Morgan Stanley is preparing to enter the Bitcoin ETF market with one of the most competitively priced funds in the space. The bank plans to charge a management fee of just 0.14% for its upcoming Bitcoin ETF, which will trade on the NYSE Arca under the ticker "MSFT." This makes it the lowest-fee Bitcoin ETF available upon launch, undercutting Grayscale's Mini Bitcoin Trust at 0.15% and sitting 0.11% below BlackRock's IBIT, which charges 0.25%. Only Van Eck's fund, currently benefiting from a fee waiver, would sit lower.
Bloomberg analyst Eric Balchunas highlighted the significance of the pricing strategy, noting that the competitive rate eliminates any potential conflict of interest for Morgan Stanley's roughly 16,000 financial advisors overseeing approximately $6 trillion in client assets. The low fee also positions the fund to attract capital from outside the bank's existing client base, directly challenging BlackRock's IBIT as the dominant Bitcoin ETF in the market.

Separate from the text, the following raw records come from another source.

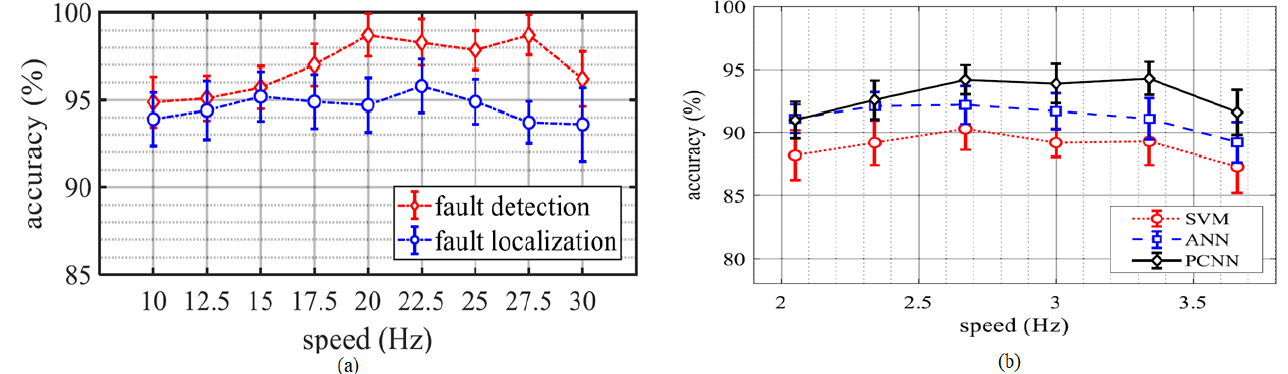
Figure 47. ( a ) Speed tests for the diagnosis of bearing faults using PCNN. ( b ) Comparison of fault detection and localization results with SVM and ANN. Reproduced with permission of [121].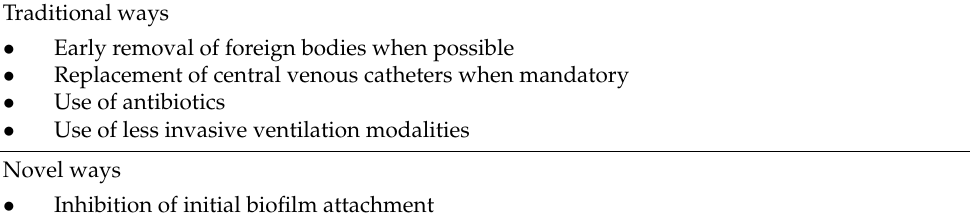
Table 4. Traditional and novel ways of fighting biofilm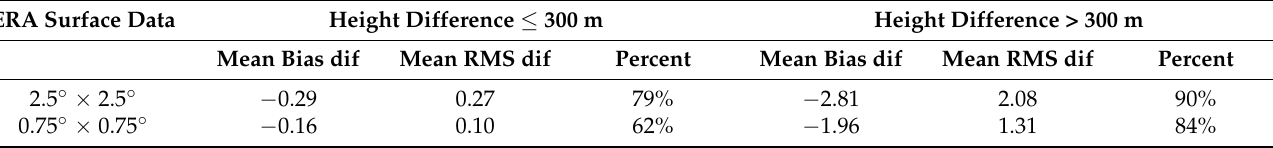
Table 3. Performance comparison of the Berg function and our method for pressure reduction. The bias and RMS differences (in hPa) refer to the results obtained from the Berg function minus those from our method. The percentage of stations at which our method outperforms the Berg function is also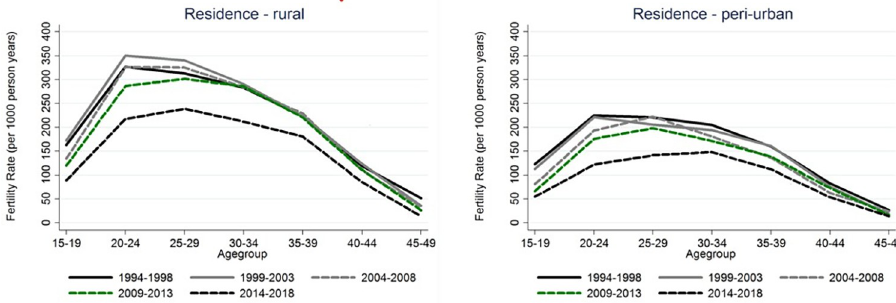
Fig 3. ASFR trends by place of place residence. ASFR by Calendar years (Rural), ASFR by Calendar years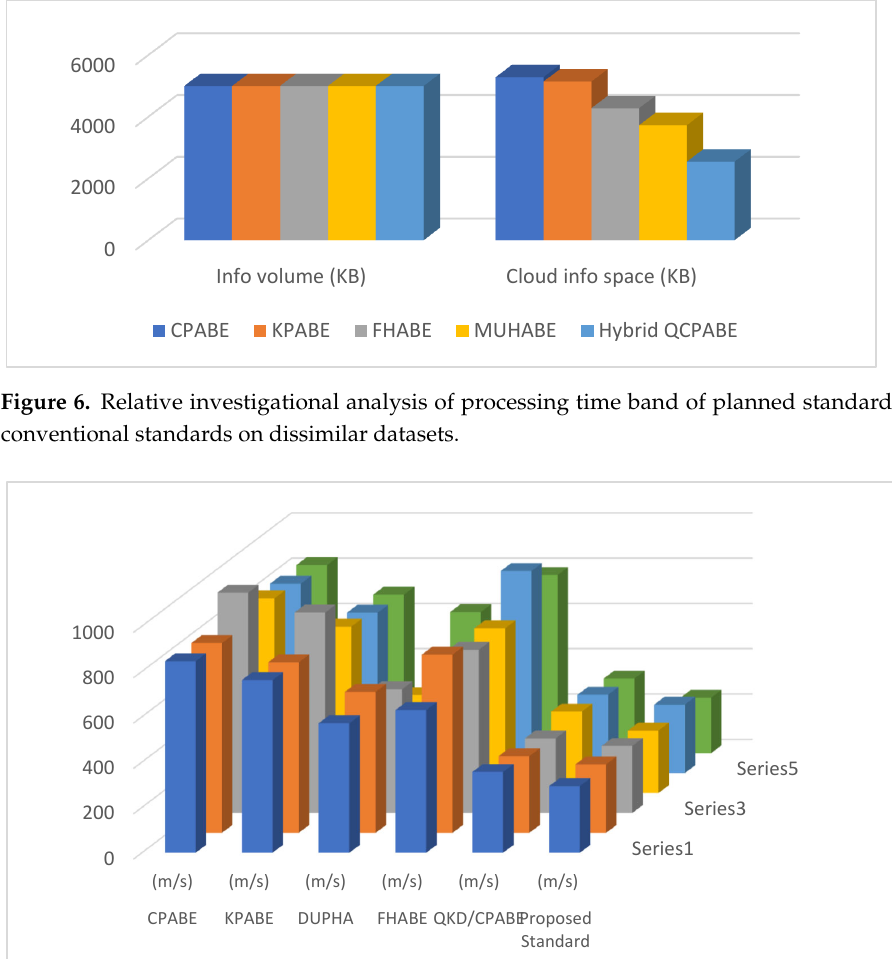
Figure 8, exemplifies the comparative analysis of the Hybrid QCPABE over the con ‐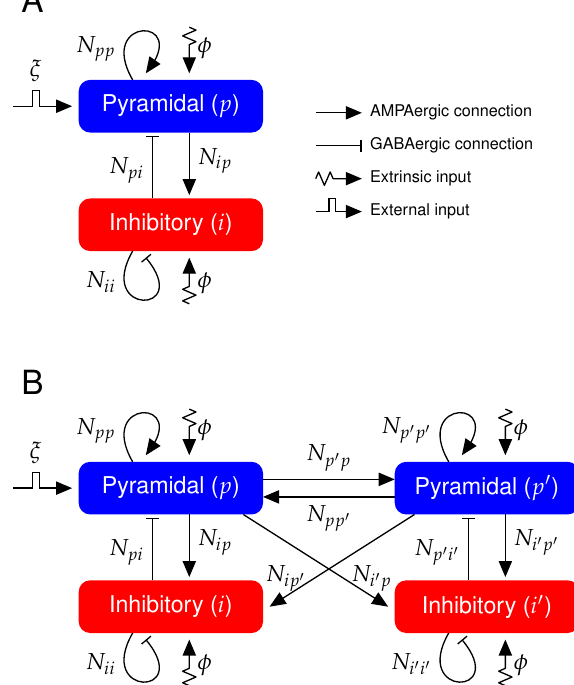
Figure 1. Diagram of the neural mass model. ( A ) One cortical column containing one pyramidal and one inhibitory population. Coupling between pyramidal and inhibitory populations are mediated through AMPAergic and GABAergic connections (see Tables 1 and 2 for symbol description and parameter values). ( B ) Neural mass model describing two mutually coupled cortical columns. Connections between two cortical columns are only AMPAergic, i.e., only the pyramidal populations target both pyramidal and inhibitory populations from the other cortical column (see Tables 1 and 3 for symbol description and parameter values). ξ represents the transient external input impinging only in one cortical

Balchunas previously praised Morgan Stanley's decision to file for a Bitcoin ETF, pointing to the firm's $8 trillion in advisory assets and its existing approval for client allocations into Bitcoin funds as strong indicators of the move's strategic logic. The fund is expected to launch within weeks following its official NYSE listing — a development that typically signals an imminent debut.

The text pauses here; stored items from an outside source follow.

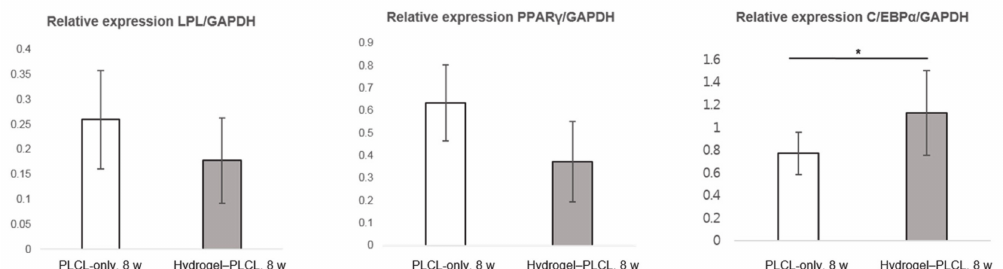
Figure 12. Analysis of quantitative real-time polymerase chain reaction results. Relative mRNA expression of LPL, PPAR γ and C/EBP α in the PLCL-only scaffolds and the hydrogel–PLCL complex constructs (* p <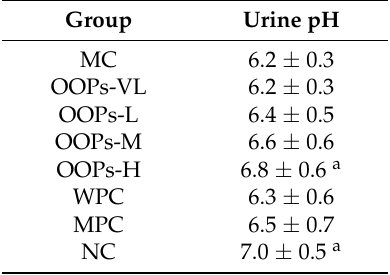
Table 1. Effect of OOPs treatment on the urine pH.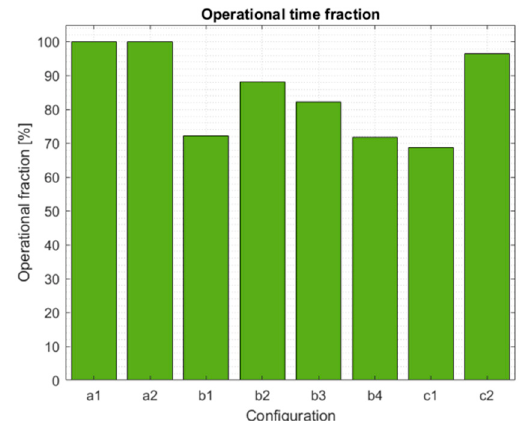
Figure 6. Operation time fraction and its reduction due to PEC(-PV) device tilt constraints (Figure 1c) for geometrical configurations listed in Table 5. A ratio of 100% corresponds to a configuration operational from sunrise to sunset. Location: Seville, Spain. Table 7. Geographical coordinates and reference DNI of selected site locations.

What makes this launch particularly noteworthy is that it marks the first time a major bank has issued a spot Bitcoin ETF. Fellow Bloomberg analyst James Seyffart described the fee structure as a "big move," adding that since Morgan Stanley has also filed for Ethereum and Solana ETFs, the bank may be signaling an intention to aggressively undercut competitors across the broader crypto ETF landscape as well.